Directive 1 -
Set down word for word the part of the passage on medieval Scotland that runs from "This is the" up to and including "Dumfries in 1306.".
Directive 2 -
In the passage on medieval Scotland, where was the Stone of Destiny taken after it was seized?

# Excerpt provided start

It was a kingdom, albeit one tightly controlled by a small group of people. As the historian Michael Lynch has remarked, Scotland had a “a distinct sense of its own identity”, which was carefully scrutinised and examined. “Kings,” added Lynch, “were tested as never before, in their dual roles as warlord and good lord of their subjects. The peoples of the kingdom – from magnates to freeholders, husbandmen or burgesses – were for the first time dragged on to the national stage for a long period.”
Of course war with England was a constant threat, and a debilitating and distracting factor. For decades Scotland lived with the neurosis of attack from its nearest neighbour – as South Korea does today from North Korea.
This is the context in which the Declaration of Arbroath was composed. What are now known as the Wars of Independence raged for years. The initiator was Edward I, who, in Flower of Scotland, must be sent homeward to think again. Seizing the opportunity of a power vacuum, he laid claim to Scotland, wreaking havoc and killing wantonly.
The Stone of Destiny was seized and taken to Westminster Abbey. Scotland, as well as Wales and Ireland, was to be subjected to English rule. Subsequently, in 1305, Pope Clement V recognised Edward’s claim of overlordship of Scotland and excommunicated Robert the Bruce for the murder of his rival John Comyn in Dumfries in 1306.

# Excerpt provided end
# Data provided start

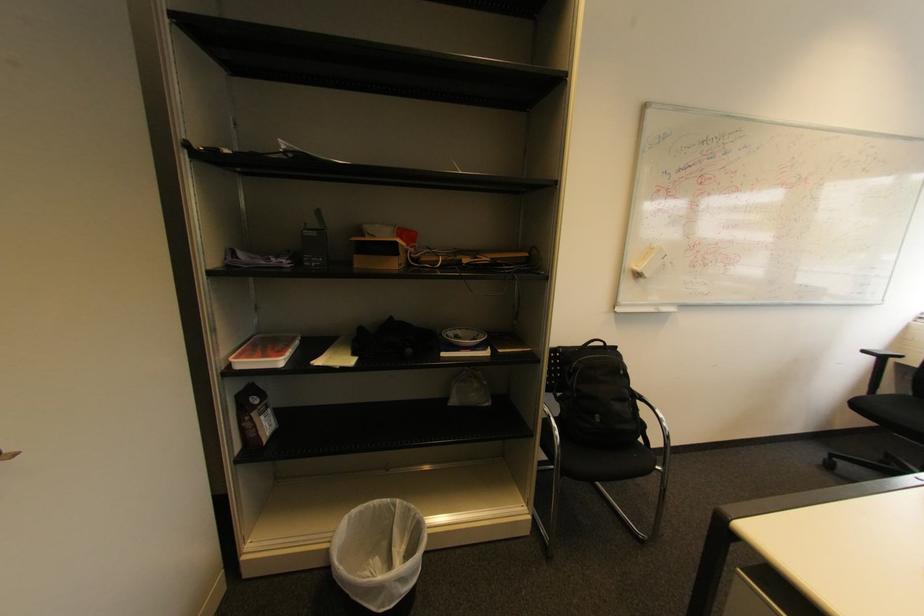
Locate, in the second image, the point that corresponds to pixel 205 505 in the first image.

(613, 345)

# Data provided end

Final result 1 -
This is the context in which the Declaration of Arbroath was composed. What are now known as the Wars of Independence raged for years. The initiator was Edward I, who, in Flower of Scotland, must be sent homeward to think again. Seizing the opportunity of a power vacuum, he laid claim to Scotland, wreaking havoc and killing wantonly.
The Stone of Destiny was seized and taken to Westminster Abbey. Scotland, as well as Wales and Ireland, was to be subjected to English rule. Subsequently, in 1305, Pope Clement V recognised Edward’s claim of overlordship of Scotland and excommunicated Robert the Bruce for the murder of his rival John Comyn in Dumfries in 1306.

Final result 2 -
Westminster Abbey.